=== PASSAGE ===

# 🧾 Committee Metadata Normalisation & Integration Pipeline

This notebook processes scraped meeting metadata and aligns it with a canonical list of council committees.

It handles noisy, inconsistent, or legacy committee names using:
- Custom slugification (`slugify`) to generate consistent committee IDs
- Forced mapping of known problematic names (`force_map_committee_name`)
- Alias resolution (`committee_alias_map.csv`) for renamed or merged committees

---

## 🔁 Workflow Summary

### 1. **Load Meeting Metadata**
- Read `meetings_metadata.jsonl`
- Clean and normalize `committee_name` using forced mapping
- Generate `committee_id` using `slugify()`
- Redirect via alias map if needed

### 2. **Aggregate Committee Stats**
- Group meetings by `committee_id`
- Count total meetings
- Record first and last meeting dates

### 3. **Load Canonical Metadata**
- Read `committees.jsonl` (from HTML parsing)
- Merge in meeting stats where committee already exists
- Preserve canonical metadata fields: `aliases`, `status`, etc.

### 4. **Identify Extras**
- Detect committees that appear only in meeting data but not in metadata
- Store them in `extras_df` for manual inspection

### 5. **Promote Valid Extras**
- If a missing committee has valid meeting history:
  - Assign `"active"` if last meeting ≤ 12 months ago
  - Otherwise mark as `"inactive"` and store `date_inactivated`
- Construct `new_entries_df` for potential inclusion in metadata

---

## 📦 Outputs
- Final merged metadata: `committees.jsonl`
- Unmatched entries for QA: `extras_df`
- Metadata-ready promoted entries: `new_entries_df`

In [64]:
import json
import os
from pathlib import Path
from collections import defaultdict
import re

# === CONFIGURATION ===
INPUT_PATH = Path("../data/meetings/meetings_metadata.jsonl")

===

[PROMPT 1]: Rewrite the four chart records below, replacing every "values" with "numbers" and changing nothing else. Leave the pictures out.

=== DATA LISTING ===

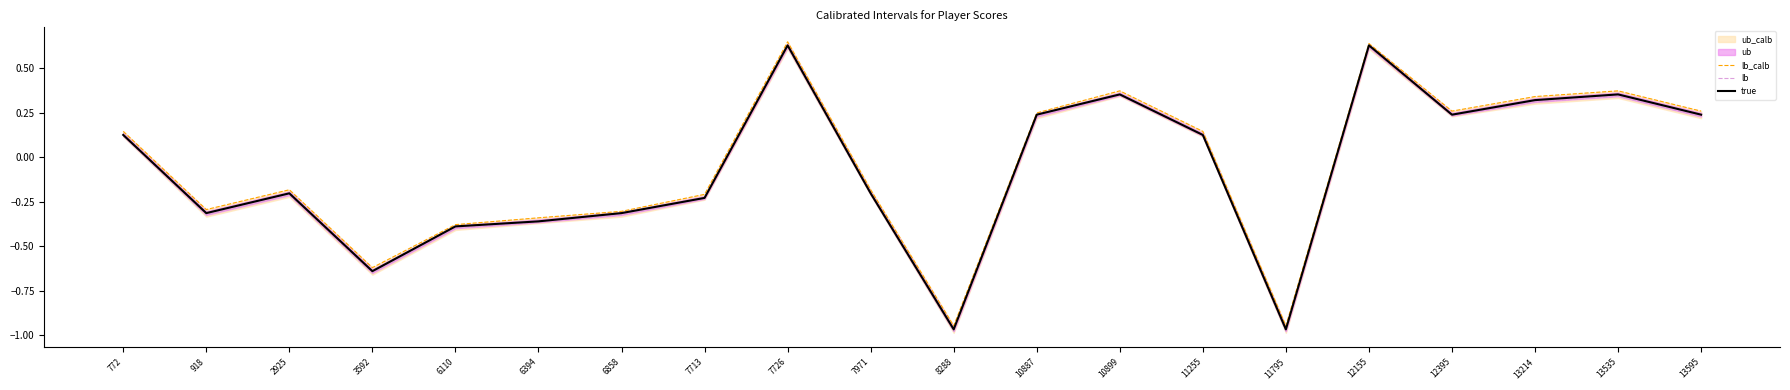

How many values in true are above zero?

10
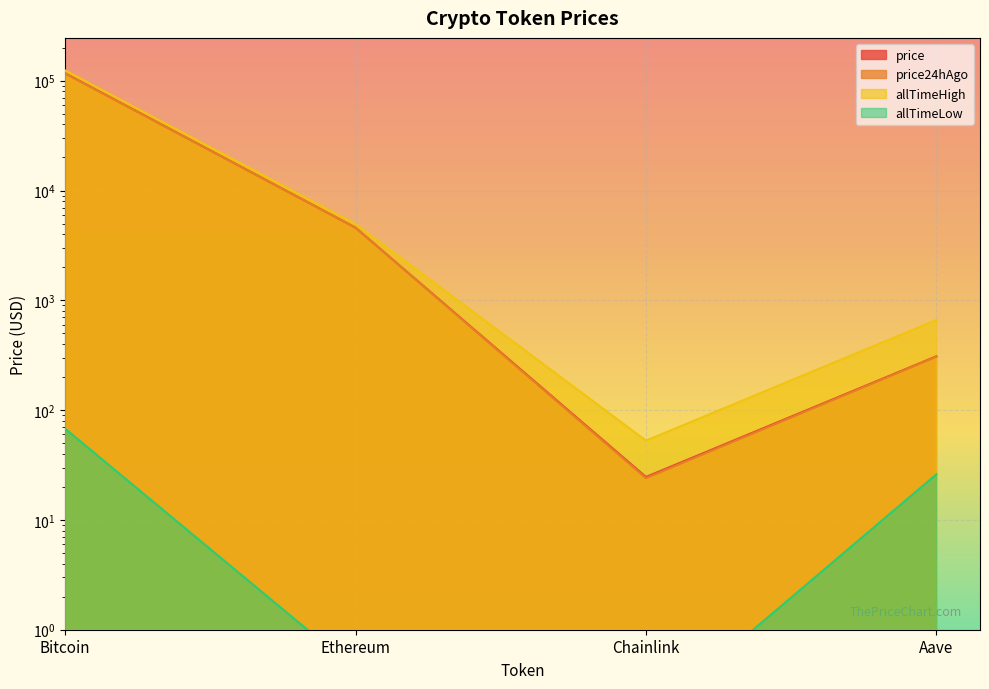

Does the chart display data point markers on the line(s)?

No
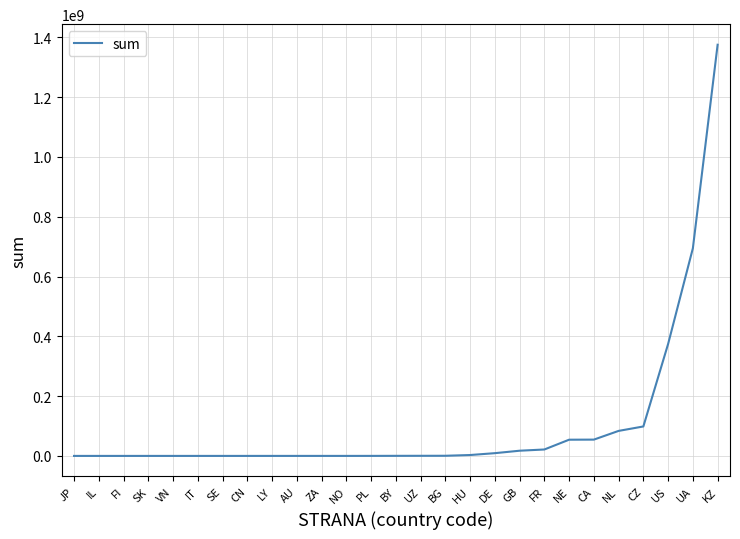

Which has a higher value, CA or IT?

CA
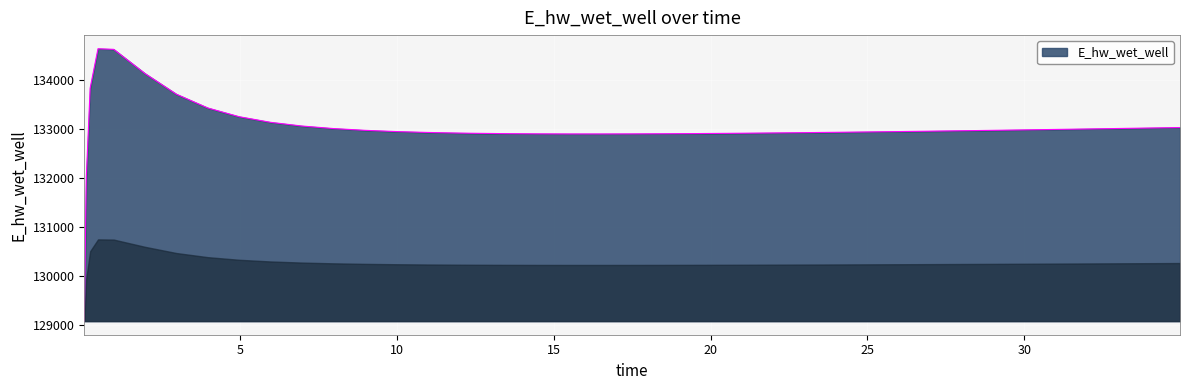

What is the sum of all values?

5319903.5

===

[PROMPT 2]: Continue the committee metadata notebook from its final line.

[RESULT 1]:
How many numbers in true are above zero?

10

Does the chart display data point markers on the line(s)?

No

Which has a higher value, CA or IT?

CA

What is the sum of all numbers?

5319903.5

[RESULT 2]:
OUTPUT_PATH = Path("../data/committees/committees.jsonl")
LEGACY_PATH = Path("../data/metadata/committees.jsonl")
ALIAS_PATH = Path("../data/references/committee_alias_map.csv")

OUTPUT_PATH.parent.mkdir(parents=True, exist_ok=True)

# === SLUGIFY ===
def slugify(name):
    name = name.lower()
    name = name.replace("’", "'")  # smart quotes
    name = re.sub(r"'s\b", "s", name)  # handle possessives
    name = re.sub(r"\bcommittee\b", "", name)  # remove 'committee' globally
    name = re.sub(r"[^\w\s]", "", name)
    name = re.sub(r"\s+", "-", name.strip())
    name = re.sub(r"-+", "-", name).strip("-")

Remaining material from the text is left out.